Enver abimin huzurunda, güzelşehirdeki evlerinde, huzurpınarı ekibimizden bir arkadaşımızın nikahında,
Enver abim buyurdular ki;
-5-
İşte Mübarekler nasıl hizmet edeyim diye aylarca, yıllarca düşünmüşler, en sonunda kitap yazmağa karar vermişler. Dolayısıyla, İlmihali koynuna aldın mı, zaten Allah adamlarıyla berabersin. Onsuz dolaşman uygun değil, Allah korusun, birgün tuzağa düşersin. Çünki ortalık müfessirlerle, hocalarla dolu. Şâh-ı Nakşibend hazretlerine birisi, biraz talebe gönderin, burada kimse kalmadı. Ders okuyan, gelip giden yok, demiş. Buyurmuş ki; Talebe biz de arıyoruz; ama isterseniz size çok şeyh göndereyim. Burada çok şeyhler, hocalar var, size biraz onlardan göndereyim.

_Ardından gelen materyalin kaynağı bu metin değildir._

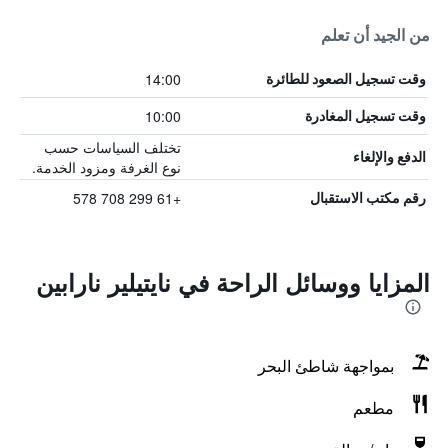
من الجيد أن تعلم
14:00
وقت تسجيل الصعود للطائرة
10:00
وقت تسجيل المغادرة
تختلف السياسات حسب
الدفع والإلغاء
نوع الغرفة ومزود الخدمة.
+61 299 708 578
رقم مكتب الاستقبال
المزايا ووسائل الراحة في نايتيلير نارابين
بمواجهة شاطئ البحر
مطعم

Birgün Mübareklerle beraber otobüse bindik. Bir kişilik boş yer var, Mübarekler oraya oturdular. Yanlarında da ihtiyar bir hoca var. Sohbet ediyorlar, ben de ayakta dinliyorum. O hocaefendi, Hilmi bey, eskiden okumak için çok talebe gelirdi. Fakat şimdi talebe, gelen giden yok. Ben Kur’an-ı kerim öğretmek, din dersleri öğretmek istiyorum; fakat gel de bul. Ya oyundalar, ya sporda. Talebe gelmiyor. Ne olacak bu işin sonu, dedi. İyi olur inşallah, buyurdular. Adam sonra indi, ben de yanlarına geçtim. Duydunuz efendim feryadı, buyurdular. Duydum efendim, dedim. Kabahat kimde? Kabahat kendisinde. Eğer o kendisini sevdirebilseydi, damdan gelirlerdi, buyurdular.